If you are copying from your SAN to a mechanical drive, gigabit is more than fast enough, you would need SSD's or a high speed SCSI array to get close to saturating a gig link.

You would also still need a copper connection from the SAN to your switch if you want other devices to use it, not to mention add in the cost of a fibre network card for your PC.

Not saying don't do it, but it does seem pointless as you will have to use copper at some point.

Kimbie
 
If you are copying from your SAN to a mechanical drive, gigabit is more than fast enough, you would need SSD's or a high speed SCSI array to get close to saturating a gig link.

You would also still need a copper connection from the SAN to your switch if you want other devices to use it, not to mention add in the cost of a fibre network card for your PC.

Not saying don't do it, but it does seem pointless as you will have to use copper at some point.

Kimbie

The Mellanox cards are Infiniband controllers and create a separate iSCSI network for sharing storage. The storage is then shared at a block level as if mounted directly on the server. If the disks are configured as an array then they can break the 1 GbE limits fairly easily. The server would usually then share out the partitioned and formatted storage with whatever content is to be shared to other machines. The server is the one that needs to be connected to the switch for client share access.

I have been looking at doing the exact same thing as GodAtum but with the newer 40GB Mellanox controllers, preferably the 'B' versions that are compatible with SMB 3.

Need to build a second vSphere server first to take advantage.

Oh, one thing that does jump out is that a number of parts for the diagram could be virtulised on to one set of hardware.

RB

RB
 
Ok, just a few comments...

RB

I've changed the Xeon to an i5 3570 as no Xeons are in stock from various online companies.

I need a board with 3 PCI 16/8 slots (RAID, Infiniband controller and GPU).

Need a PSU that supports enough SATA and PCI connections.

Want an SSD for quiet operation, I'll be putting multiple OSes of Windows and Linux.
 
RB, if you can afford the cards then definitely go with the ConnectX-3 cards. ConnectX-2 and 3 are the only cards confirmed to work with Windows 2012/8 and SMB3, but - and it's a big but - ConnectX-3 is I believe the only part that fully supports RDMA with SMB3, and that's where your speed is going to come from. That info is based on a blog post on Technet by José (Google it, I'm sure you'll find it).

There has been some success on 2012/8 with the OFED packages and older Infinihost III adapters (such as the ones GodAtum and myself are using, see the Open Fabric Alliance forum) but no working package installer and no RDMA support, just SRP initiator and IPoIB.

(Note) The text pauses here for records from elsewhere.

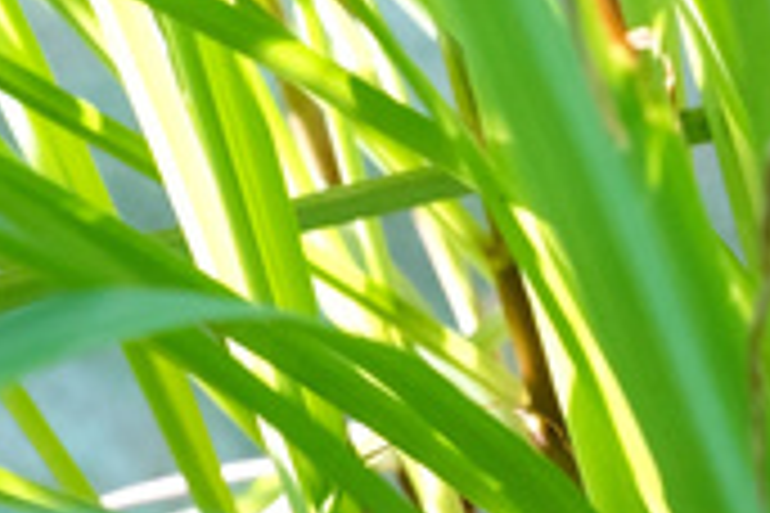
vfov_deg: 3.8
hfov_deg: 5.5
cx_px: 1436
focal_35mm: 365
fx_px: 7806
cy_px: 662
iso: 1250
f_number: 6.3
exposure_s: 1/100
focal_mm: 52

I'm leaning away from InfiniBand at the moment. I'll use what I've got for an SRP target on a Linux VM, but that's it. I would have liked to add a switch and a couple more cards and use it for SMB shares but the performance is only 10-20MB/s better than 1GbE. With SMB3, NIC teaming becomes massively more useful as it should utilise all ports even in a single user scenario, so that's what I'll be pursuing since it's much more cost effective at the moment.